Aetna Better Health of Kansas provides initial orientation for newly contracted providers after they join our network. Orientation also is available prior to joining our network and before you see members.
Following your initial provider orientation, we provide a variety of educational forums for ongoing provider training and education. These include:
- Routine visits to your office
- Group or individualized training sessions on select topics.

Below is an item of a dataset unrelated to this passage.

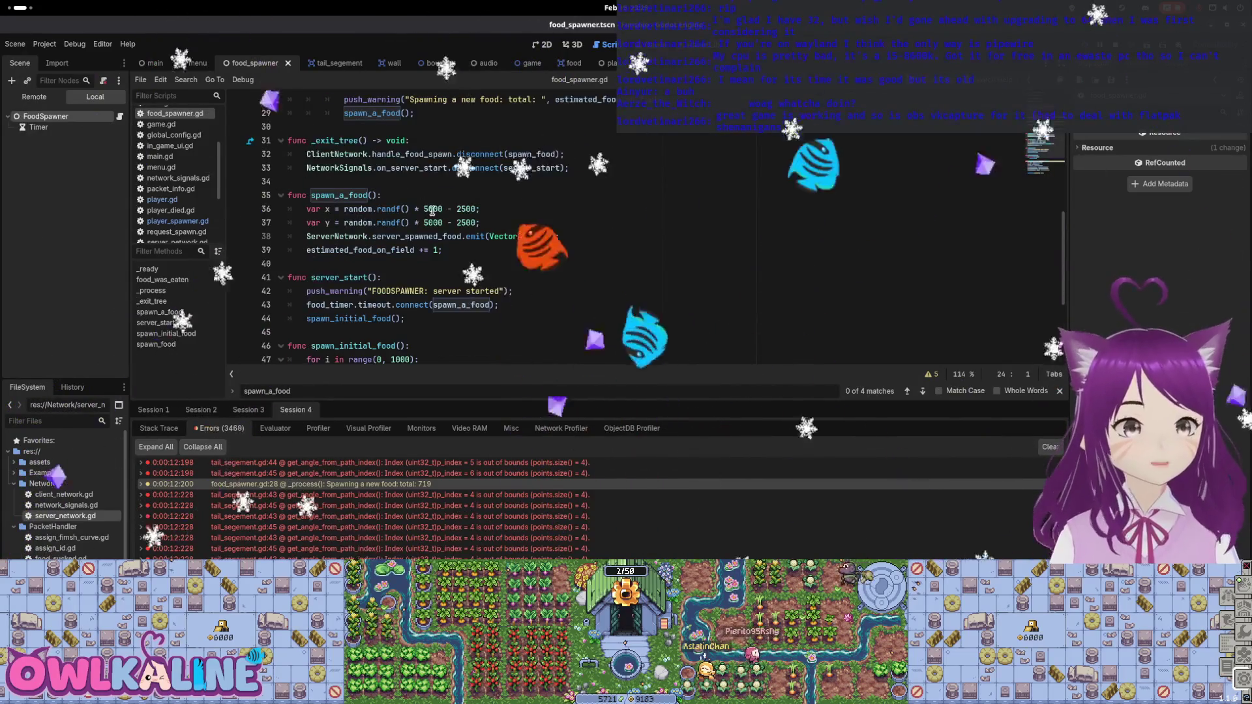
scroll(466, 298, down, 4)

Some examples are:
- Claims coding
- Appointment availability standards
- Member benefits
- Aetna Better Health of Kansas website navigation
- Provider newsletters and bulletins containing updates and reminders
- Provider Quick Reference Guide
- Provider Fraud Waste and Abuse Training
All provider trainings require you to RSVP. Each session has a maximum of 100 so, please RSVP here as soon as possible.
As always, if you have any questions, just give us a call at 1-855-221-5656.
Frequently Asked Questions (FAQs)
Q: How often is data refreshed in the Aetna Better Health of Kansas Web Portal?
A: The Aetna Better Health of Kansas Web Portal connects with back-end systems in real-time so data is always current and up-to-date.
Q: If I have an issue/problem or suggestion related to the Aetna Better Health of Kansas Web Portal, who should I contact?
A: You can use the portal secure internal messaging to communicate your issue/problem or suggestion directly to the health plan. You may also call the health plan Provider Experience Service’s staff at 1-855-221-5656.
Q: When selecting the Submit Prior Authorization link in my Tasks navigation menu, I am connected to a new authorizations submission form and work queue. Should I look in this queue or in Search Authorizations for prior authorization status?
A: Both systems will reflect the current status of a prior authorization but the new authorization system will contain all of the details of the authorization; the Search Authorizations function only provides the high level detail.
Q: I am a provider and I see that my address is incorrect in the Provider Details section of the portal. Can I correct that information myself?
A: Please contact our Provider Experience Services staff at 1-855-221-5656 for address changes.
Cultural competency is a process that promotes the ability to effectively and respectfully bridge differences between one’s own culture and the culture of others. It includes the development of practices, skills, and behaviors to ensure that all members receive high-quality, effective services that are respectful and responsive to the needs of diverse populations served.
Members are to receive covered services without concern about race, ethnicity, national origin, religion, gender, age, mental, or physical disability, sexual orientation, genetic information or medical history, ability to pay or ability to speak English. Aetna Better Health expects providers to treat all members with dignity and respect as required by federal law including honoring member’s beliefs, be sensitive to cultural diversity, and foster respect for member’s cultural backgrounds. Title VI of the Civil Rights Act of 1964 prohibits discrimination on the basis of race, color, and national origin in programs, and activities receiving federal financial assistance, such as Medicaid.
Aetna Better Health has developed effective provider education programs that encourage respect for diversity, foster skills that facilitate communication within different cultural groups and explain the relationship between cultural competency and health outcomes. These programs provide information on our members’ diverse backgrounds, including the various cultural, racial, and linguistic challenges that members encounter, and we develop and implement methods for responding to those challenges.
Providers receive education about such important topics as:
- The reluctance of certain cultures to discuss mental health issues, and of the need to proactively encourage members from such backgrounds to seek needed treatment.
- The impact that a member’s religious and cultural beliefs can have on health outcomes (e.g., belief in non-traditional healing practices).
- The problem of health illiteracy and the need to provide patients with understandable health information (e.g., simple diagrams, communicating in the vernacular, etc.).
- History of the disability rights movement and the progression of civil rights for people with disabilities.
- Physical and programmatic barriers that impact people with disabilities accessing meaningful care.